## AIM OF THE TASK
Copy the lines in each of the entries below word for word, leaving the pictures out of your answer.

## SUPPLIED DATA
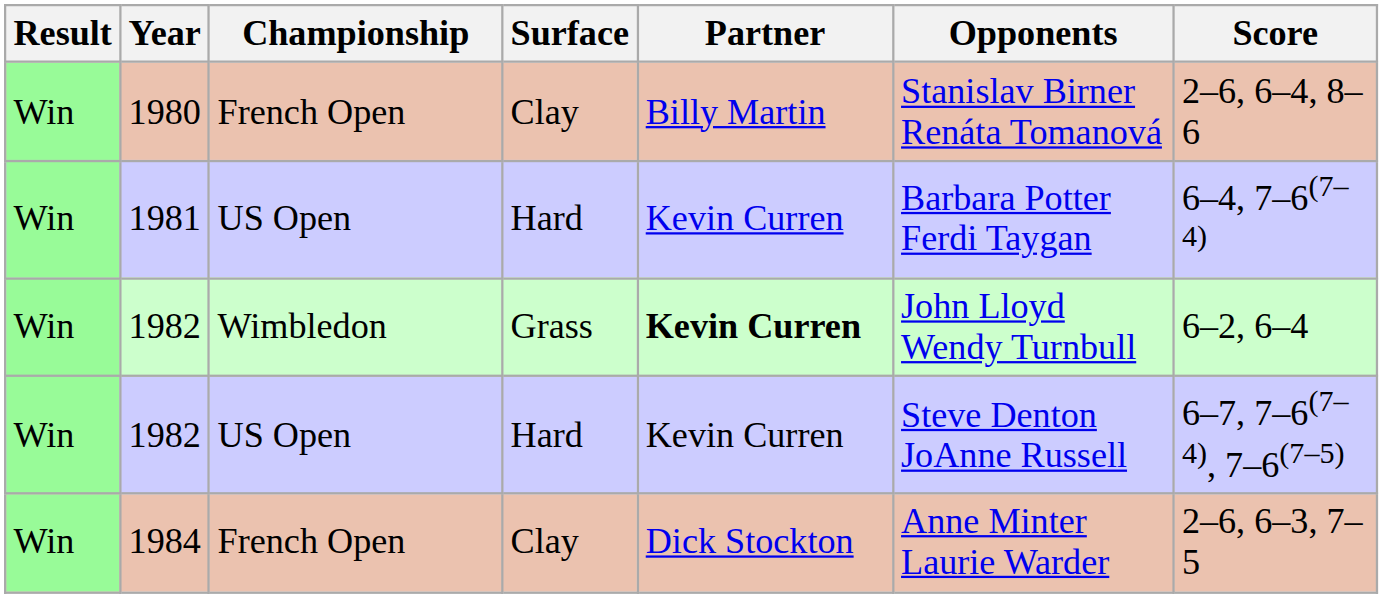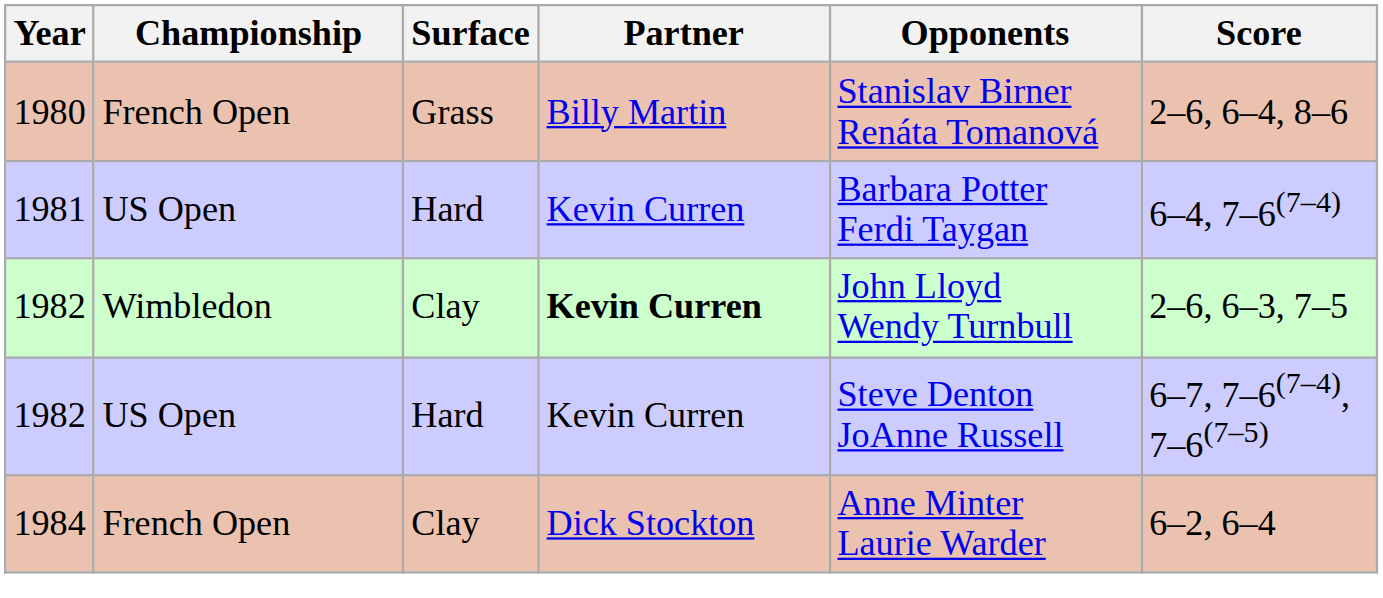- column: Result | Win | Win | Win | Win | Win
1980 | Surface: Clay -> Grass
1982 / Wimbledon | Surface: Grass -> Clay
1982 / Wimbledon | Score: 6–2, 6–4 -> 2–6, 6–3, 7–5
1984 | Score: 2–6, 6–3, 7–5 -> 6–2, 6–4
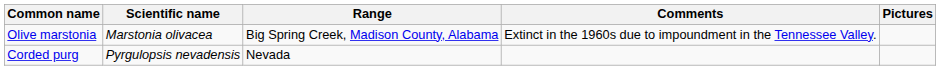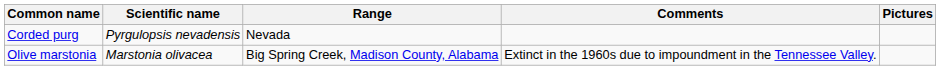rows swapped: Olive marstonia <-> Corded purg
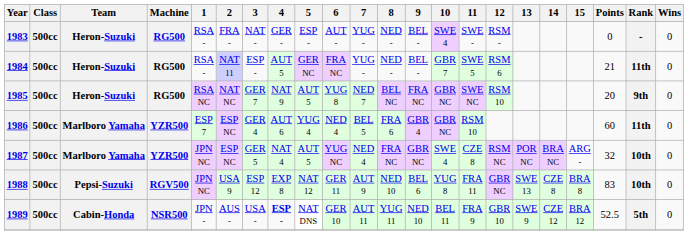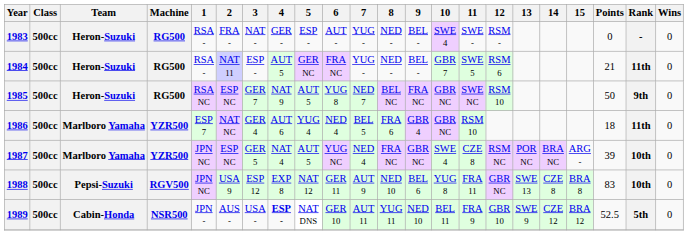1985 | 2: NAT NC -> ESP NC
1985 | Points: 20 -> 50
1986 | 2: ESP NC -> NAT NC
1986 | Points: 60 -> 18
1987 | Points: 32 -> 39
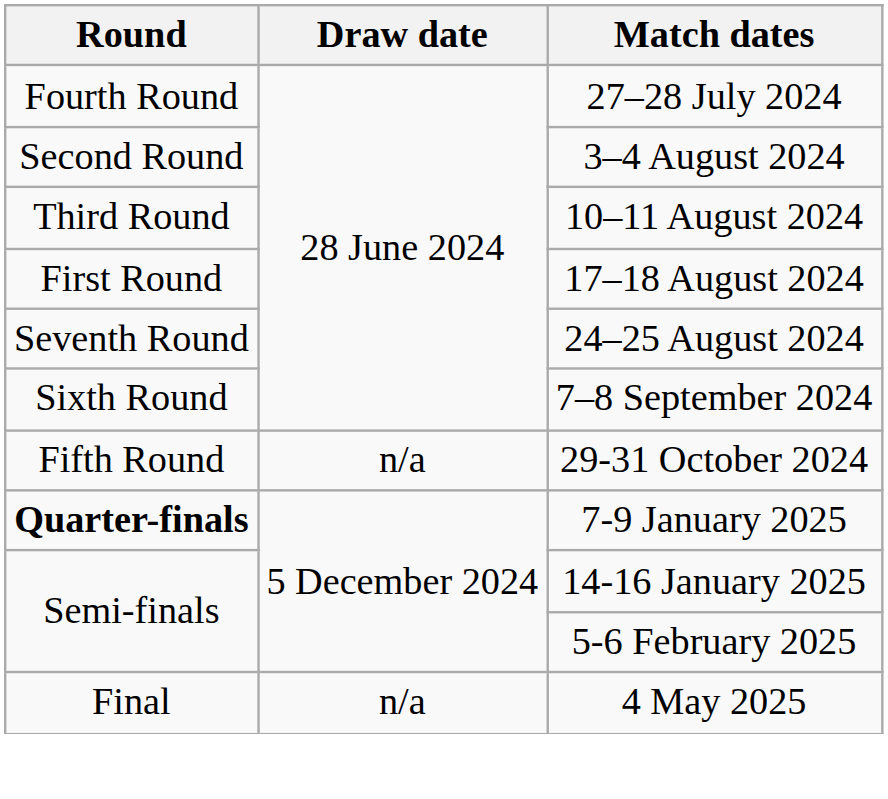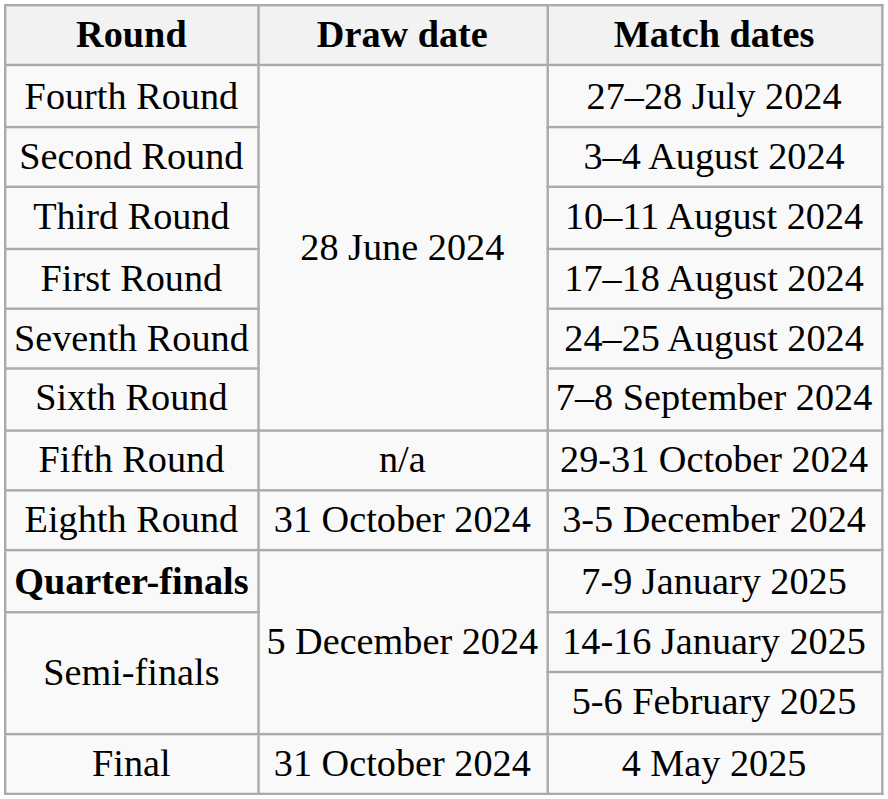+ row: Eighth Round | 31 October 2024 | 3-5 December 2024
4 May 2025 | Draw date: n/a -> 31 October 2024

## OUTPUT OF THE EXERCISE
- column: Result | Win | Win | Win | Win | Win
1980 | Surface: Clay -> Grass
1982 / Wimbledon | Surface: Grass -> Clay
1982 / Wimbledon | Score: 6–2, 6–4 -> 2–6, 6–3, 7–5
1984 | Score: 2–6, 6–3, 7–5 -> 6–2, 6–4
rows swapped: Olive marstonia <-> Corded purg
1985 | 2: NAT NC -> ESP NC
1985 | Points: 20 -> 50
1986 | 2: ESP NC -> NAT NC
1986 | Points: 60 -> 18
1987 | Points: 32 -> 39
+ row: Eighth Round | 31 October 2024 | 3-5 December 2024
4 May 2025 | Draw date: n/a -> 31 October 2024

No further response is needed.